- _Dataset extract_:
= = =

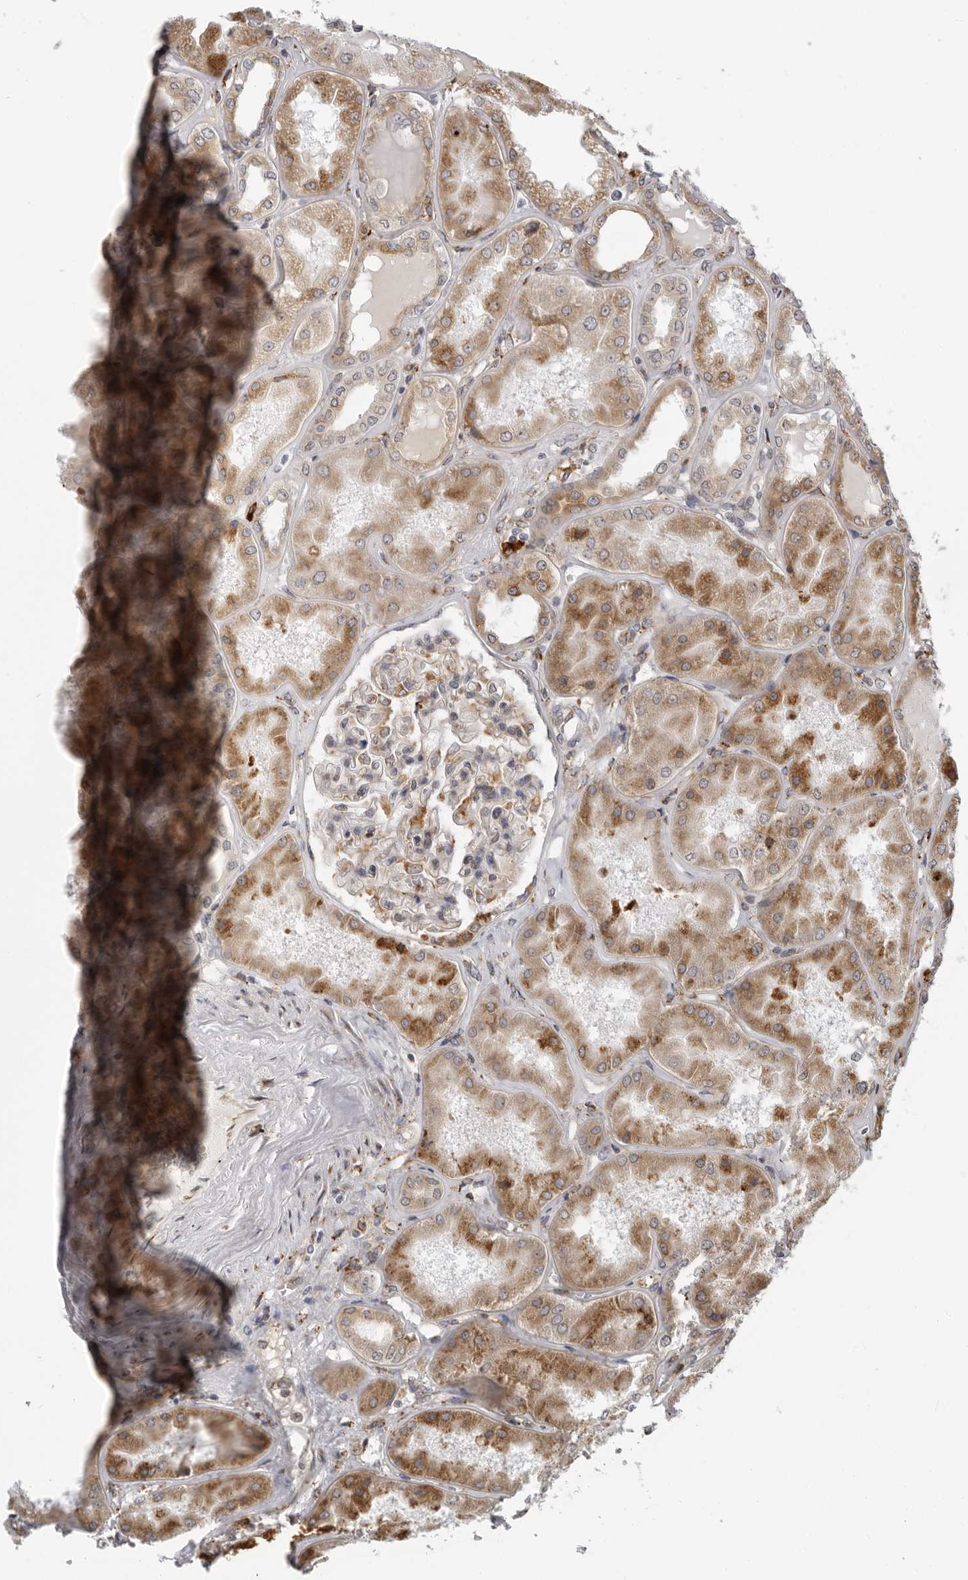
{"staining": {"intensity": "strong", "quantity": "25%-75%", "location": "cytoplasmic/membranous"}, "tissue": "kidney", "cell_type": "Cells in glomeruli", "image_type": "normal", "snomed": [{"axis": "morphology", "description": "Normal tissue, NOS"}, {"axis": "topography", "description": "Kidney"}], "caption": "Strong cytoplasmic/membranous expression is present in approximately 25%-75% of cells in glomeruli in normal kidney. Nuclei are stained in blue.", "gene": "ALPK2", "patient": {"sex": "female", "age": 56}}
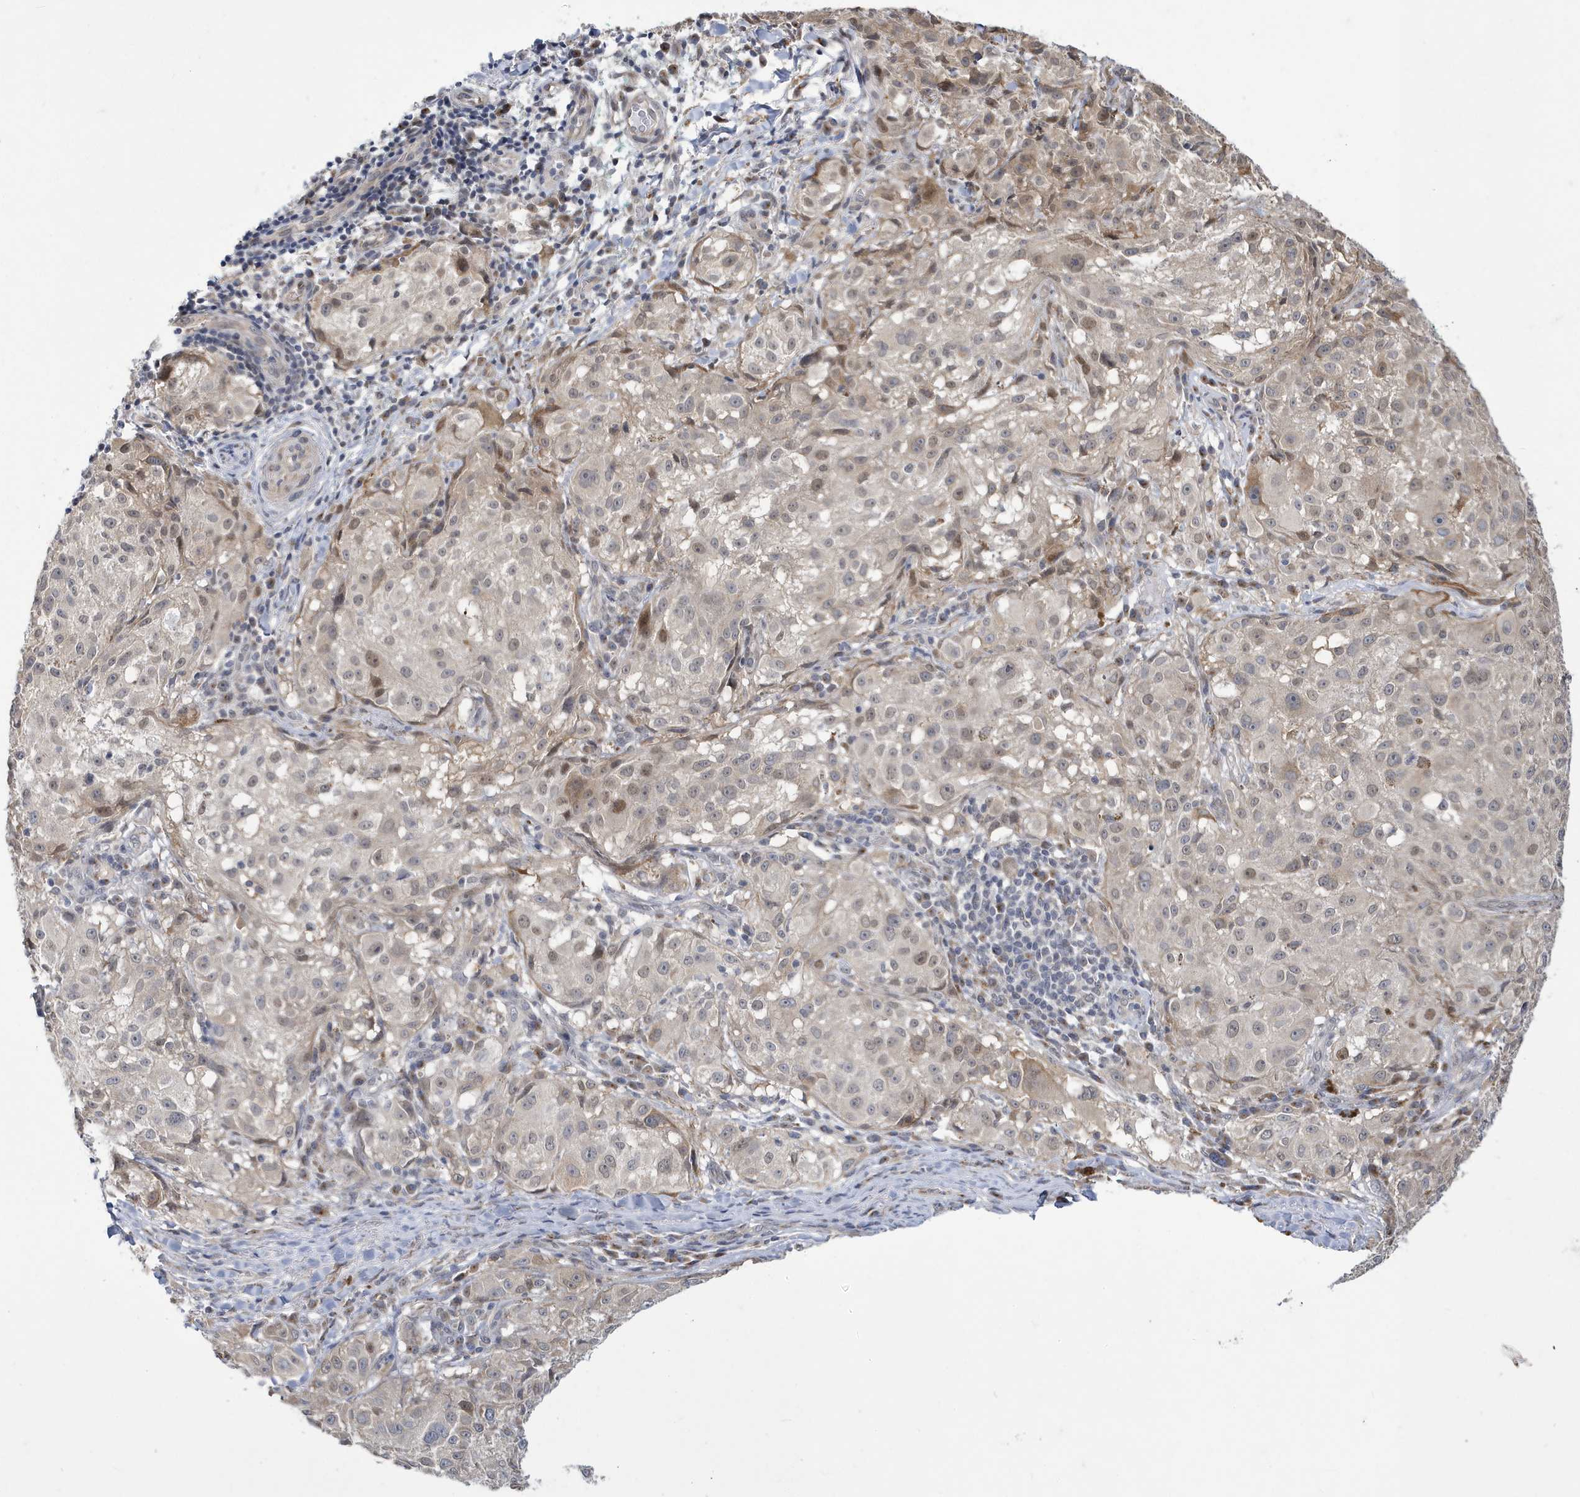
{"staining": {"intensity": "weak", "quantity": "25%-75%", "location": "nuclear"}, "tissue": "melanoma", "cell_type": "Tumor cells", "image_type": "cancer", "snomed": [{"axis": "morphology", "description": "Necrosis, NOS"}, {"axis": "morphology", "description": "Malignant melanoma, NOS"}, {"axis": "topography", "description": "Skin"}], "caption": "Human melanoma stained with a protein marker exhibits weak staining in tumor cells.", "gene": "ZNF654", "patient": {"sex": "female", "age": 87}}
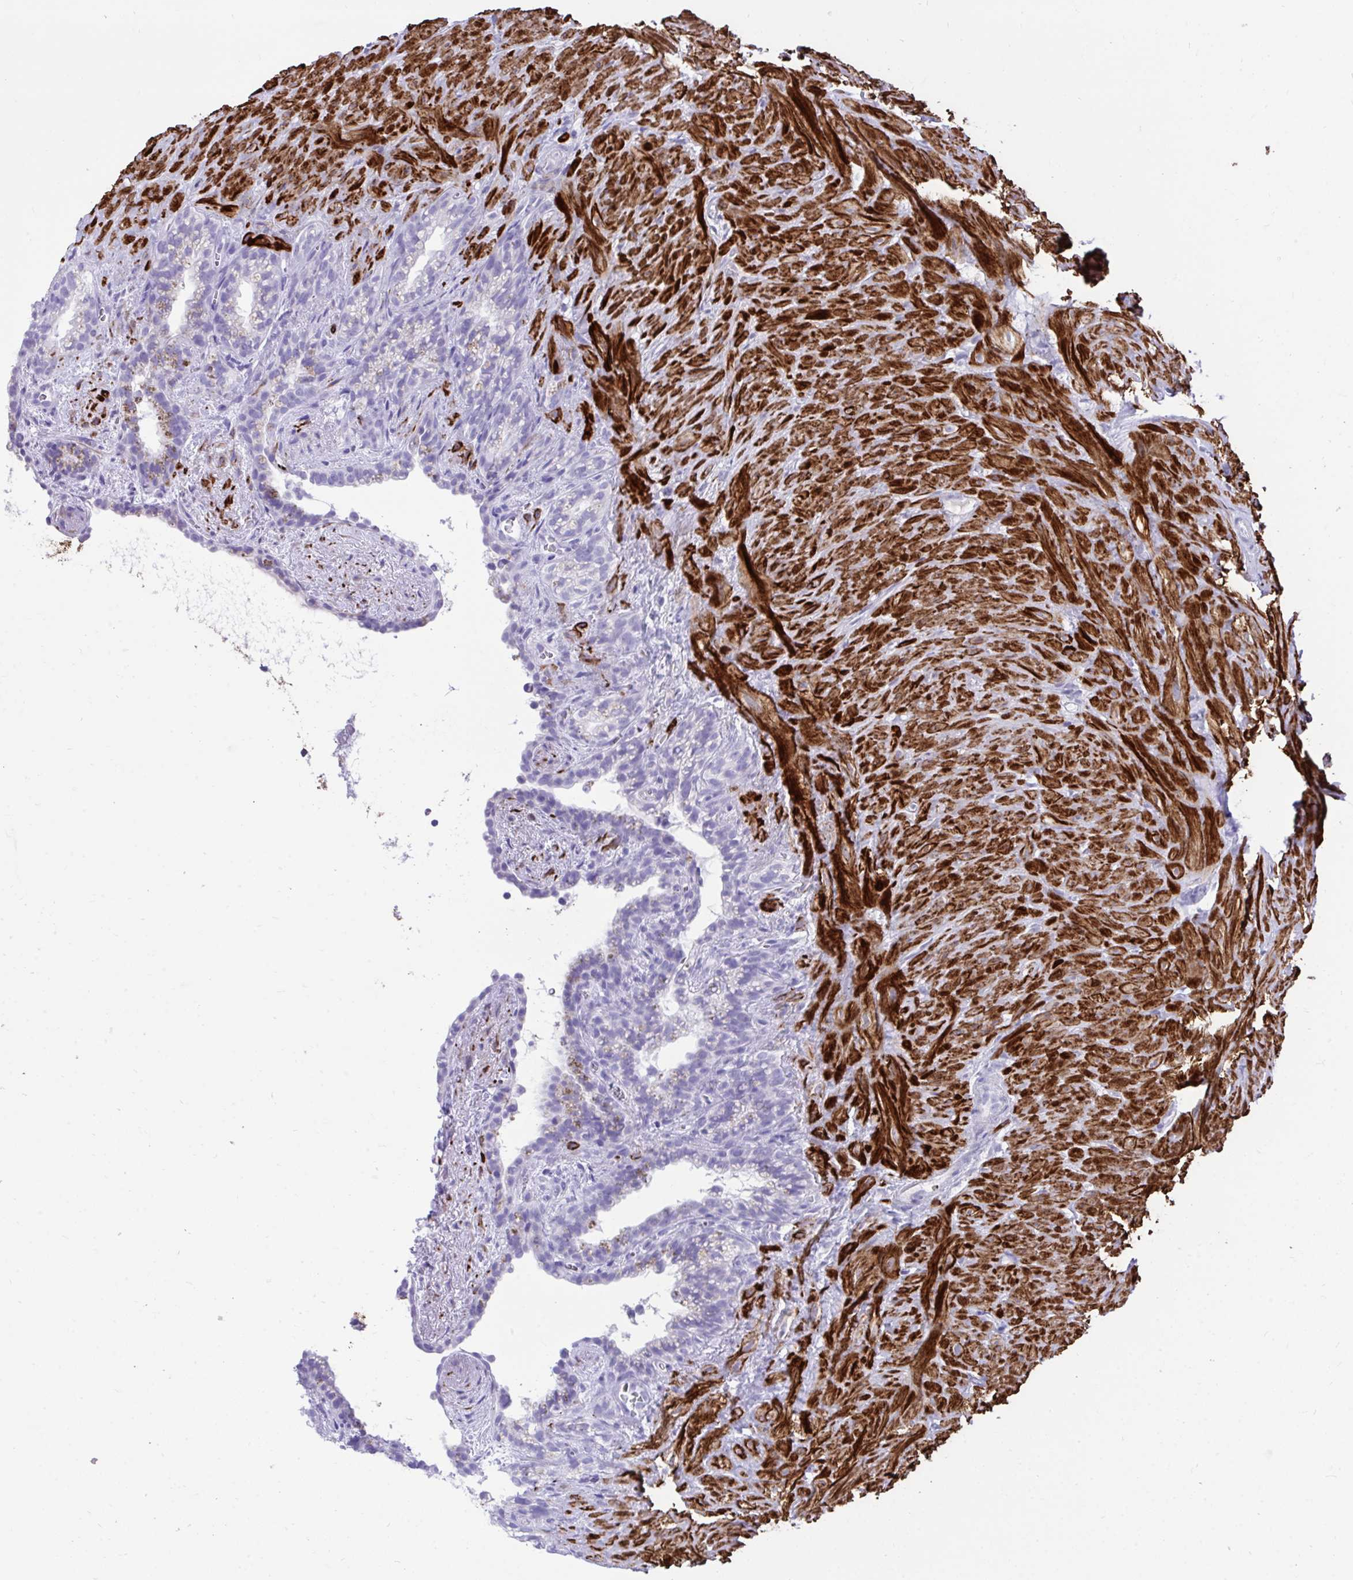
{"staining": {"intensity": "negative", "quantity": "none", "location": "none"}, "tissue": "seminal vesicle", "cell_type": "Glandular cells", "image_type": "normal", "snomed": [{"axis": "morphology", "description": "Normal tissue, NOS"}, {"axis": "topography", "description": "Seminal veicle"}], "caption": "This is an immunohistochemistry (IHC) image of normal human seminal vesicle. There is no staining in glandular cells.", "gene": "KCNN4", "patient": {"sex": "male", "age": 76}}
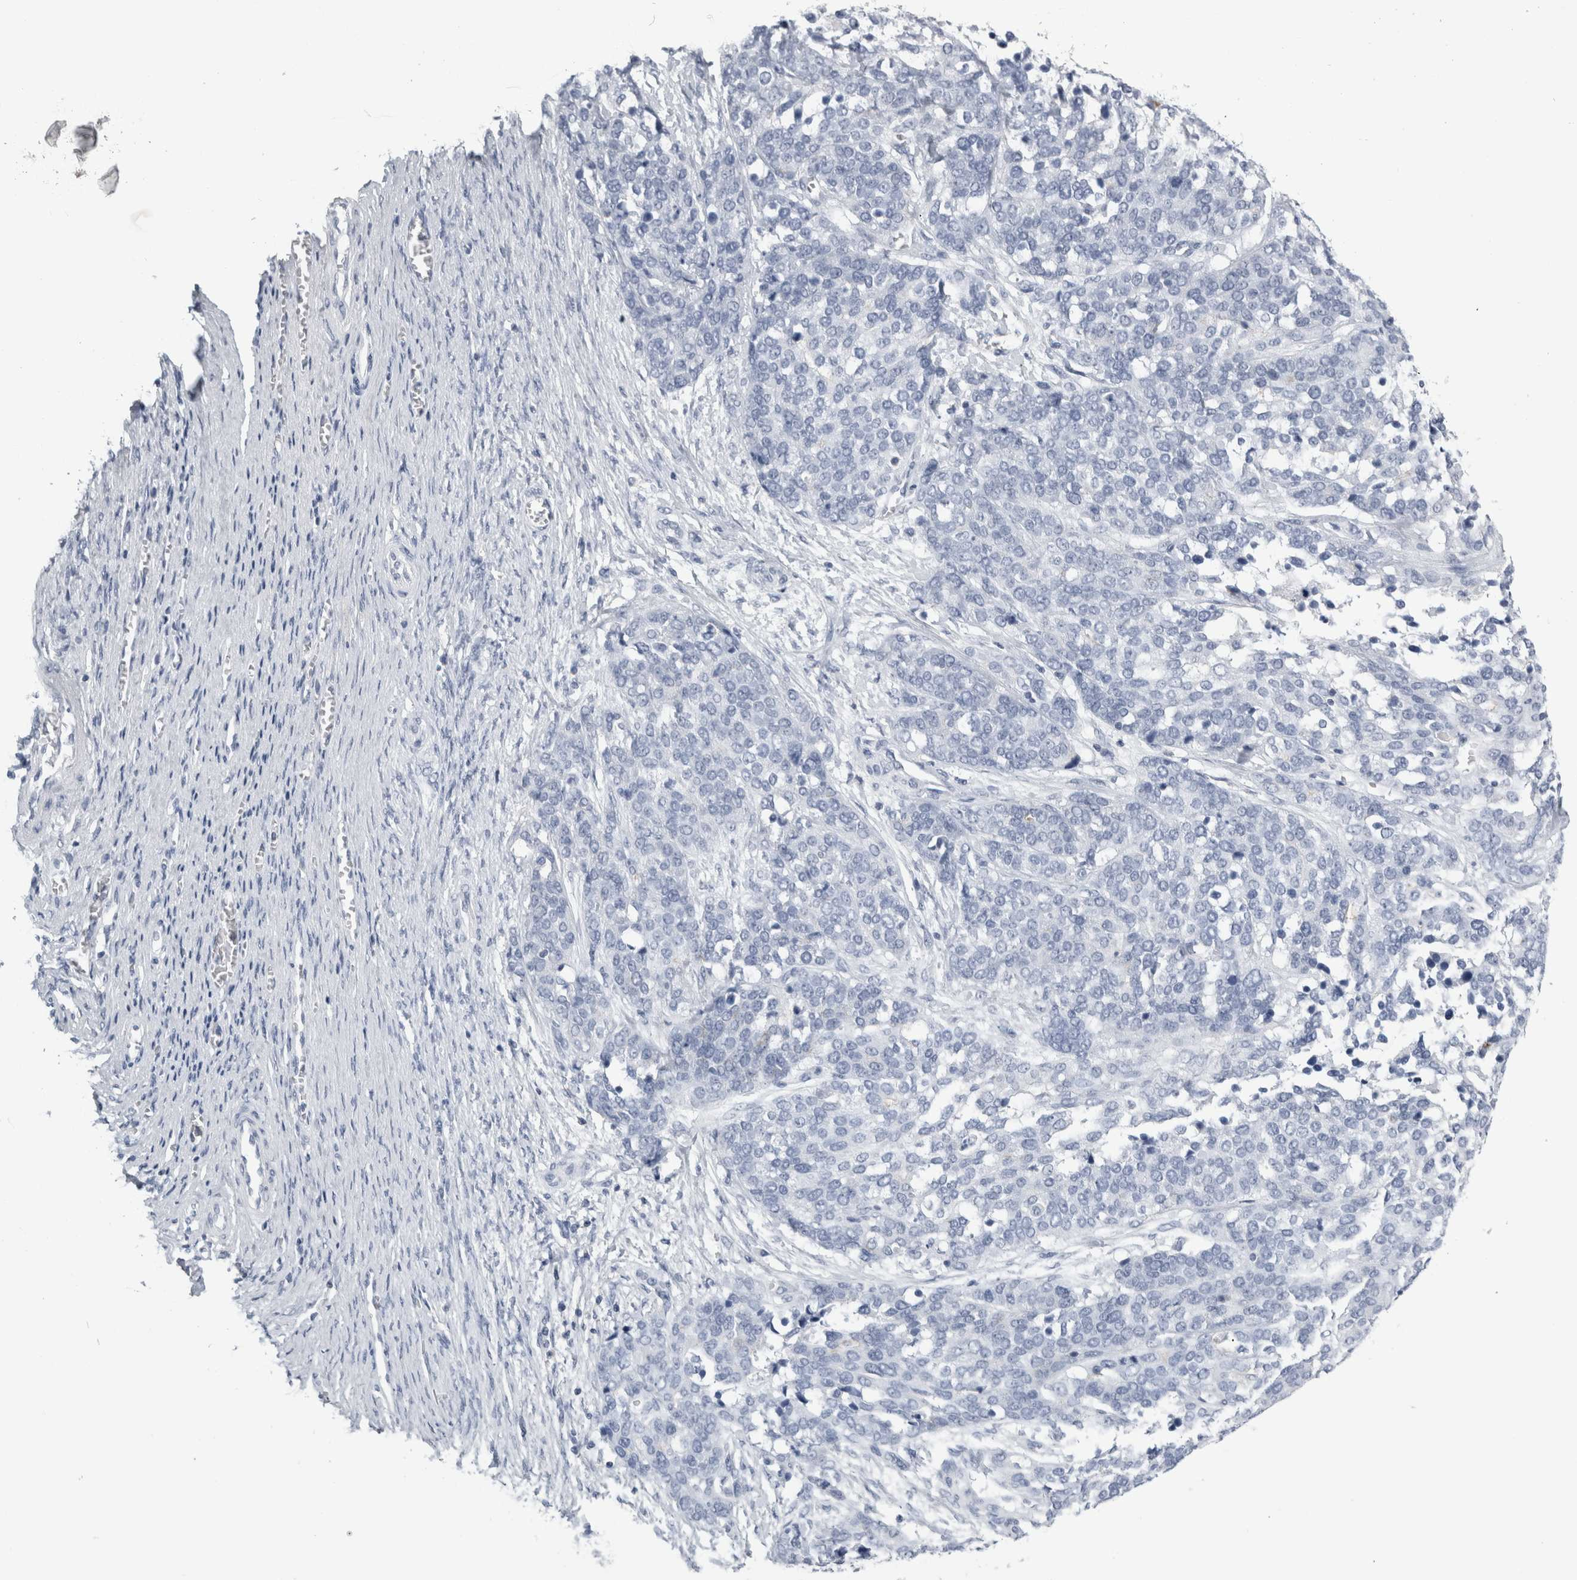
{"staining": {"intensity": "negative", "quantity": "none", "location": "none"}, "tissue": "ovarian cancer", "cell_type": "Tumor cells", "image_type": "cancer", "snomed": [{"axis": "morphology", "description": "Cystadenocarcinoma, serous, NOS"}, {"axis": "topography", "description": "Ovary"}], "caption": "This is an IHC photomicrograph of ovarian serous cystadenocarcinoma. There is no staining in tumor cells.", "gene": "ANKFY1", "patient": {"sex": "female", "age": 44}}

= = =

Find the string "There" in the material above. Then copy each line that has it.

- _Finished exercise_:
{"staining": {"intensity": "negative", "quantity": "none", "location": "none"}, "tissue": "seminal vesicle", "cell_type": "Glandular cells", "image_type": "normal", "snomed": [{"axis": "morphology", "description": "Normal tissue, NOS"}, {"axis": "topography", "description": "Seminal veicle"}], "caption": "This is an immunohistochemistry (IHC) image of normal human seminal vesicle. There is no staining in glandular cells.", "gene": "KCNN4", "patient": {"sex": "male", "age": 76}}
{"staining": {"intensity": "negative", "quantity": "none", "location": "none"}, "tissue": "ovarian cancer", "cell_type": "Tumor cells", "image_type": "cancer", "snomed": [{"axis": "morphology", "description": "Cystadenocarcinoma, serous, NOS"}, {"axis": "topography", "description": "Ovary"}], "caption": "This is an IHC photomicrograph of ovarian serous cystadenocarcinoma. There is no staining in tumor cells.", "gene": "ANKFY1", "patient": {"sex": "female", "age": 44}}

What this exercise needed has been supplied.